Caring for an uncircumcised penis during the first few months requires no extra effort — you simply clean with soap and water. Initially, the foreskin will be connected by tissue to the head of the penis, so you shouldn’t try to retract it. Your doctor will let you know when the foreskin has safely separated and retracted from the penis. Forcing the skin to retract before it is ready can actually cause bleeding and tears in the skin. Once the foreskin separated from the penis, you should retract it occasionally to clean the head of the penis underneath.
Generally, care for an uncircumcised penis is pretty low maintenance. But if your child’s urine only comes out as a little trickle or if your baby seems to have pain while urinating, then make an appointment with your pediatrician. As your son ages, teach him how to clean his penis by having him gently pull back on the foreskin and clean the penis head and inside the fold of the foreskin with soap and warm water. Afterwards, he should pull the foreskin back over the head of the penis when he’s finished.

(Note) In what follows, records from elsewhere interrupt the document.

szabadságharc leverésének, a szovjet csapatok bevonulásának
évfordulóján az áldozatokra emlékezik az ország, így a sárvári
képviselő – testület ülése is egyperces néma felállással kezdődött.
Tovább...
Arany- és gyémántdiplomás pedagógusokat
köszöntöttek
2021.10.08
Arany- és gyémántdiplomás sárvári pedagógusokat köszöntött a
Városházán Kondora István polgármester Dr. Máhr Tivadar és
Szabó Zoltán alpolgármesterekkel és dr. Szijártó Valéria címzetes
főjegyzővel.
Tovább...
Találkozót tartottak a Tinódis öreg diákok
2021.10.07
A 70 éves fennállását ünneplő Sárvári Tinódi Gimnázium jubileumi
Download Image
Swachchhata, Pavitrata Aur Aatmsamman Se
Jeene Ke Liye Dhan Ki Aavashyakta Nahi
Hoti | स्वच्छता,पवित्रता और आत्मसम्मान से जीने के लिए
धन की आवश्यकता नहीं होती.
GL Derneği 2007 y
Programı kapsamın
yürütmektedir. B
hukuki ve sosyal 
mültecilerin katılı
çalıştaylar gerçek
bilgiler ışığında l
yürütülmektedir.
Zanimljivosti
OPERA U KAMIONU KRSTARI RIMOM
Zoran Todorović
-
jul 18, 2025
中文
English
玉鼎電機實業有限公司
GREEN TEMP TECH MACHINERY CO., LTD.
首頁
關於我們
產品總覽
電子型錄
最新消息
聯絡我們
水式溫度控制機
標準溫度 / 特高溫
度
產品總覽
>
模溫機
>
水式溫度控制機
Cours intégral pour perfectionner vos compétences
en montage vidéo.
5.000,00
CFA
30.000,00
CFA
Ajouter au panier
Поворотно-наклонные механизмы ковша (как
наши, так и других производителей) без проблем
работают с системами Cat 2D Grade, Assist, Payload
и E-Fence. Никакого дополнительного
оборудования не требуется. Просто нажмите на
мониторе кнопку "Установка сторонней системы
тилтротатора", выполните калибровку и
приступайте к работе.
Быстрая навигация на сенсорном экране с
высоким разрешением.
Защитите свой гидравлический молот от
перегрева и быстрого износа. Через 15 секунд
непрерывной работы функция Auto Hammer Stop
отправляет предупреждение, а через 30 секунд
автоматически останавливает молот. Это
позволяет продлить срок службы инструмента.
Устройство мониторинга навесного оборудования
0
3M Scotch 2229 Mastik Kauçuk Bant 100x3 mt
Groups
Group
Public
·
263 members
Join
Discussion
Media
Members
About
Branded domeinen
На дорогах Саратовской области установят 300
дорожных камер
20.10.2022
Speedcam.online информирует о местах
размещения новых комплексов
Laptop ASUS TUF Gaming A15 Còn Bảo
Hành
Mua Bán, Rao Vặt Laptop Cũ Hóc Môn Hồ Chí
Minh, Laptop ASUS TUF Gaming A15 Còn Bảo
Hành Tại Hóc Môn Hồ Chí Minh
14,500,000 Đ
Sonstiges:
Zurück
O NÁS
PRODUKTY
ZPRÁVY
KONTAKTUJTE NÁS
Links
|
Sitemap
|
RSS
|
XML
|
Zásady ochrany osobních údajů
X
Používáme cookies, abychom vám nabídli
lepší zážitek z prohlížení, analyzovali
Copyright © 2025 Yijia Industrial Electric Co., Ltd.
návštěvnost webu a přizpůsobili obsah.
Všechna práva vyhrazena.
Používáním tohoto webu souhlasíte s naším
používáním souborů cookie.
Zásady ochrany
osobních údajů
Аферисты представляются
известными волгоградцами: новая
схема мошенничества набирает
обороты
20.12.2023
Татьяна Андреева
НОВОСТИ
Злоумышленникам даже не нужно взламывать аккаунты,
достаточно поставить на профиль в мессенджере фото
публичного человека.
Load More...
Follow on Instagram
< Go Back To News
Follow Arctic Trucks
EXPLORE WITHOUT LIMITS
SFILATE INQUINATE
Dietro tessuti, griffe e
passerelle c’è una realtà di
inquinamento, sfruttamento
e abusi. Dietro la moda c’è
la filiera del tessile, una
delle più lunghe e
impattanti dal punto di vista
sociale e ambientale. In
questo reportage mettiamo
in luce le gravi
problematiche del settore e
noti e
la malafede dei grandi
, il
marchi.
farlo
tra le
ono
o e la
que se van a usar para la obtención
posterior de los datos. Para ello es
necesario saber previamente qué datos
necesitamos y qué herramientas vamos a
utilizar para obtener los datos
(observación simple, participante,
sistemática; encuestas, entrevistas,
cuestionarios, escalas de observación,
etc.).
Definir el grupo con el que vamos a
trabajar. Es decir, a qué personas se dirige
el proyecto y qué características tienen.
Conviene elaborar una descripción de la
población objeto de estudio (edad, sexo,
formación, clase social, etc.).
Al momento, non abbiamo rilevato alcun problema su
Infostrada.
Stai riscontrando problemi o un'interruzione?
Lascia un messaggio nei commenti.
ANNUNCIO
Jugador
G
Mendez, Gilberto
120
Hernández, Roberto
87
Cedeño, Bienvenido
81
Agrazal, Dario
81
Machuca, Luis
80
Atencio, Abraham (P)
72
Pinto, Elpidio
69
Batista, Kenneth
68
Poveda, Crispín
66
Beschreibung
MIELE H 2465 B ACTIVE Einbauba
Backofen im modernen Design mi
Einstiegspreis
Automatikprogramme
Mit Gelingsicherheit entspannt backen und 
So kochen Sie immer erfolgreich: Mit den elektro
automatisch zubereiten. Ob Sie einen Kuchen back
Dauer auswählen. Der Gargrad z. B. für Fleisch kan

For some, the decision to circumcise will come easily. Others, however, may struggle with the choice. Speak to your healthcare provider (preferably during pregnancy — so you can take plenty of time to make an informed and intuitive choice) to answer any questions and address any concerns you may have. Ultimately, understanding both the risks and benefits of the procedure will assist you in making the best decision for you and your family.